First, “The Money Laundering Index” (AML Index Point),annually prepared by the Switzerland’s Basel Institute, indicates that at the end of 2017, of all the 146 countries of the world under evaluation, Iran’s money laundering index was 8.60—the highest in the world (The lowest rate for the same year was Finland with 3.04 index point).
Second, according to Transparency International– an international think tank organization which does research on corruption throughout the world–the rank of Iran’s corruption in 2017, was 130. This rank was equivalent to countries such as Gambia, and Ukraine. Of the 135 countries in the world subject to research in 2017, only four countries (Honduras, Mexico Kyrgyzstan and the Dominican Republic ) were recognized as more corrupt than the Islamic Republic of Iran. Iran’s corruption became institutionalized at the beginning of the Islamic Revolution and through the Islamic Revolutionary Guards (IRGC).
The Islamic Revolutionary Guard started at the beginning of Khomeini’s uprising. Ayatollah Khomeini did not trust the Iranian conventional military.
Thus, the Islamic Revolutionary Guards (at the time one thousand in total) were established primarily for maintaining security. The Iran Iraq war was the beginning of the economic blossoming of the IRGC. The Construction Jihad, also known as the Crusade for Reconstruction of Iran, developed exponentially. The IRGC originally served as combat engineers and built roads, bridges, buildings for Iran’s strategic operations and defensive emplacement. At present, the IRGC’s activities are both military and commercial. According to a study by Rand National Defense Research Institute, “from laser eye surgery and construction to automobile manufacturing and real estate, the IRGC has extended its influence into virtually every sector of the Iranian market. The subtext of this apparent economic populism is the IRGC’s control of Iran’s shadow economy. Further, A substantial degree of Iran’s illicit smuggling networks, kickbacks, no-bid contracts and accumulation of wealth by the commanders and administrators of the IRGC remains largely unseen by the Iranian public. According to a study by the Foundation for Defense of Democracies, a Washington think tank organization, in recent years “the risks for foreign investors in Iran ….. risks of exposure to money-laundering, and terror finance ……have only increased. The Revolutionary Guard lies at the heart of these risks. The IRGC launders money from the “legitimate” business to fund its illicit activities; it finances terrorist groups across the world; and it enriches itself at the expense of the Iranian people through corruption and kleptocracy”.

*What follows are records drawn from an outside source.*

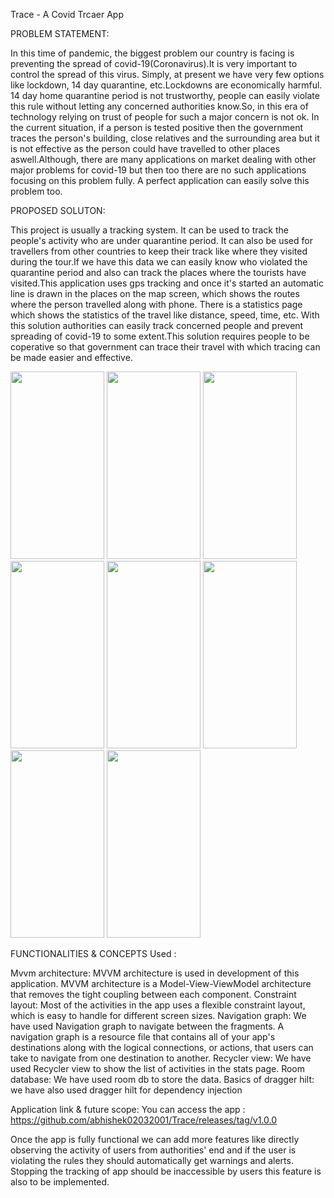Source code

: Trace - A Covid Trcaer App

PROBLEM STATEMENT:

In this time of pandemic, the biggest problem our country is facing is preventing the spread of covid-19(Coronavirus).It is very important to control the spread of this virus. Simply, at present we have very few options like lockdown, 14 day quarantine, etc.Lockdowns are economically harmful. 14 day home quarantine period is not trustworthy, people can easily violate this rule without letting any concerned authorities know.So, in this era of technology relying on trust of people for such a major concern is not ok. In the current situation, if a person is tested positive then the government traces the person's building, close relatives and the surrounding area but it is not effective as the person could have travelled to other places aswell.Although, there are many applications on market dealing with other major problems for covid-19 but then too there are no such applications focusing on this problem fully. A perfect application can easily solve this problem too.

PROPOSED SOLUTON:

This project is usually a tracking system. It can be used to track the people's activity who are under quarantine period. It can also be used for travellers from other countries to keep their track like where they visited during the tour.If we have this data we can easily know who violated the quarantine period and also can track the places where the tourists have visited.This application uses gps tracking and once it's started an automatic line is drawn in the places on the map screen, which shows the routes where the person travelled along with phone. There is a statistics page which shows the statistics of the travel like distance, speed, time, etc. With this solution authorities can easily track concerned people and prevent spreading of covid-19 to some extent.This solution requires people to be coperative so that government can trace their travel with which tracing can be made easier and effective.

<img src="https://user-images.githubusercontent.com/74093122/148576058-3f7f6ed1-5c6a-493c-bde8-f9daf8dad56d.jpeg" width="150" height="300">
<img src="https://user-images.githubusercontent.com/74093122/148576132-e60ca68f-5a37-4ebd-a8b0-6bb65c286a21.jpeg" width="150" height="300">
<img src="https://user-images.githubusercontent.com/74093122/148576150-4480d3e9-41c6-4fc0-8257-4357c8234a37.jpeg" width="150" height="300">
<img src="https://user-images.githubusercontent.com/74093122/148576163-1ea351b8-7b6a-4816-9e11-b40928c179a0.jpeg" width="150" height="300">
<img src="https://user-images.githubusercontent.com/74093122/148576179-8bbe2a90-bb96-43e9-a0ef-41d4338f6324.jpeg" width="150" height="300">
<img src="https://user-images.githubusercontent.com/74093122/148576190-f4940e94-2a3e-493c-aab1-2d030c12f920.jpeg" width="150" height="300">
<img src="https://user-images.githubusercontent.com/74093122/148576202-8504d03c-f3f3-4704-8367-2c8fed99094b.jpeg" width="150" height="300">
<img src="https://user-images.githubusercontent.com/74093122/148576213-5a907891-00cb-4c71-901d-6398af9c9fed.jpeg" width="150" height="300">


FUNCTIONALITIES & CONCEPTS Used :

Mvvm architecture: MVVM architecture is used in development of this application. MVVM architecture is a Model-View-ViewModel architecture that removes the tight coupling between each component.
Constraint layout: Most of the activities in the app uses a flexible constraint layout, which is easy to handle for different screen sizes.
Navigation graph: We have used Navigation graph to navigate between the fragments. A navigation graph is a resource file that contains all of your app's destinations along with the logical connections, or actions, that users can take to navigate from one destination to another.
Recycler view: We have used Recycler view to show the list of activities in the stats page. 
Room database: We have used room db to store the data.
Basics of dragger hilt: we have also used dragger hilt for dependency injection

Application link & future scope:
You can access the app : https://github.com/abhishek02032001/Trace/releases/tag/v1.0.0

Once the app is fully functional we can add more features like directly observing the activity of users from authorities' end and if the user is violating the rules they should automatically get warnings and alerts. Stopping the tracking of app should be inaccessible by users this feature is also to be implemented.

The fact is that, contrary to common belief, the imposition of sanctions against Iran could result in substantial profits in terms of economic rent, for the IRGC or its affiliated groups. This point needs an explanation. As a result of President Trump’s decision to discontinue the nuclear deal with Iran and subsequent re-imposition of the U.S. sanction, Iran will not have the customary and institutionally recognized credit access to large global banks. In the past, that is, prior to lifting the sanctions by the Obama administration, the IRGC’s affiliates such as Quds Force engaged in bartered commodity transactions with various countries. For example, the Iranian supplier, would export crude oil to countries such as Bangladesh or Pakistan, and in turn would receive manufactured products such as computers and electronic gadgets. Transactions on part of the Iran were arranged and implemented by the IRGC or one of its affiliated “nonprofit” organizations. Thus Iran’s corruption in institutional in nature.